Session: 618. Acute Myeloid Leukemias: Biomarkers and Molecular Markers in Diagnosis and Prognosis: Poster I
Hematology Disease Topics & Pathways:
Research, Fundamental Science, Translational Research, Bioinformatics, Computational biology, Technology and Procedures, Machine learning
To facilitate this interpretation, the sorted CD34+ bone marrow mononuclear cells (BMMCs) from one pAML with MLLr and one pAML with FLT3-ITD aberrations were initially processed over the 10x Genomics Chromium platform, respectively. The generated Gel Bead-in-Emulsions (GEMs) were divided into two fractions: one was sent for high-throughput droplet-based 5′-single cell RNA-sequencing (scRNA-seq) process, while the other was reserved for Oxford Nanopore long-read library construction and sequencing. To provide a reference framework, single-cell transcriptomic profiles from CD34+ BMMCs of two healthy donors (HDs) were employed and annotated with 14 differential subclusters, based on stage-specific marker genes.
By projecting the transcriptional signatures from short-read scRNA-seq onto the previously annotated differential roadmap, CD34+ BMMCs from the two pAML patients predominantly exhibited progenitor and promonocyte/monocyte (Promono/Mono) clusters, aligning with the established understanding differentiation blockade in AML. Noteworthy was the differential inclination across the two subtypes: the FLT3-ITD pAML demonstrated a marked propensity towards stem and progenitor cells, whereas the MLLr subtype did not display this tendency.
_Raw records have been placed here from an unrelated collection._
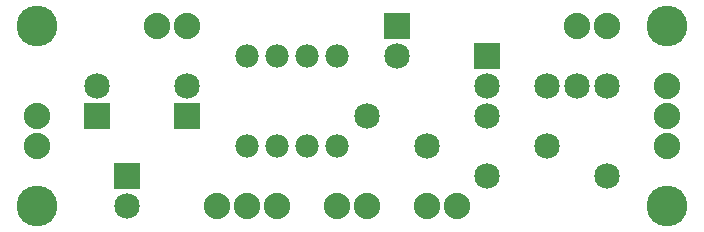
<source format=gbs>
G04 MADE WITH FRITZING*
G04 WWW.FRITZING.ORG*
G04 DOUBLE SIDED*
G04 HOLES PLATED*
G04 CONTOUR ON CENTER OF CONTOUR VECTOR*
%ASAXBY*%
%FSLAX23Y23*%
%MOIN*%
%OFA0B0*%
%SFA1.0B1.0*%
%ADD10C,0.085000*%
%ADD11C,0.135984*%
%ADD12C,0.088000*%
%ADD13C,0.078000*%
%ADD14R,0.085000X0.085000*%
%LNMASK0*%
G90*
G70*
G54D10*
X1338Y716D03*
X1338Y616D03*
X438Y216D03*
X438Y116D03*
X338Y416D03*
X338Y516D03*
X1638Y616D03*
X1638Y516D03*
X638Y416D03*
X638Y516D03*
X2038Y216D03*
X1638Y216D03*
X1838Y516D03*
X1938Y516D03*
X2038Y516D03*
G54D11*
X2238Y116D03*
X138Y116D03*
X2238Y716D03*
X138Y716D03*
G54D12*
X2238Y516D03*
X2238Y416D03*
X2238Y316D03*
X2038Y716D03*
X1938Y716D03*
X1538Y116D03*
X1438Y116D03*
X938Y116D03*
X838Y116D03*
X738Y116D03*
X138Y416D03*
X138Y316D03*
X1238Y116D03*
X1138Y116D03*
X538Y716D03*
X638Y716D03*
G54D10*
X1238Y416D03*
X1638Y416D03*
X1438Y316D03*
X1838Y316D03*
G54D13*
X837Y316D03*
X937Y316D03*
X1037Y316D03*
X1137Y316D03*
X1137Y616D03*
X1037Y616D03*
X937Y616D03*
X837Y616D03*
G54D14*
X1338Y716D03*
X438Y216D03*
X338Y416D03*
X1638Y616D03*
X638Y416D03*
G04 End of Mask0*
M02*
</source>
This distinction underscores the heterogeneity in cellular hierarchies and lineage commitment disruptions accross different genetic subtypes of AML.
To confirm the leukemic identities with genetic variations, we analyzed single-cell long-read sequencing data from the second fractions of GEMs, which shared barcodes with cells used for scRNA-seq from the first fractions. In leukemic cells of MLLr pAML, we identified the ELL::KMT2A rearrangement with translocation from breakpoints of the exon 1 of ELL and exon 10 of KMT2A. Meanwhile, leukemic cells from the FLT3-ITD pAML exhibited a tandem repeat of 27 bases within the exon 14 of FLT3 gene. Utilizing 80% of all isolated cells as the training set and the remaining 20% as the test set, we constructed a machine learning model by employing the molecular characteristics of captured leukemia to build a classifier to distinguish leukemia cells from cells without variation identified. Notably, the area under the curve (AUC) of the MLLr leukemic classifier and FLT-ITD altered leukemic classifier both satisfactorily exceeded 0.99, demonstrating their high discriminative performance and reliability in identifying leukemia cells with these specific genetic alterations. Based on internal analysis of the top hits in the classifiers from clinical follow-up data, high MT-ND1 expression in MLLr pAML, and CD99 as a leukemic stemness marker in FLT3-ITD pAML, were further validated to be closely associated with significantly inferior event-free survival and overall survival rate from external TARGET-AML cohort.
Our study, leveraging the long-read and short-read single cell sequencing strategies, had profiled full-length transcripts and simultaneously facilitated the reliable detection of gene variations within individual cells, providing a more robust platform for elucidating the heterogeneity and pathogenic mechanisms of different leukemic subtypes. This integration enabled the construction of accurate classifiers to identify leukemia cells based on their subtype-specific molecular characteristics, such as upregulated MT-ND1 and CD99, proposing insights for prognostic assessments and targeted therapies in pAMLs in further investigations.
Disclosures: Yang: Takeda: Honoraria.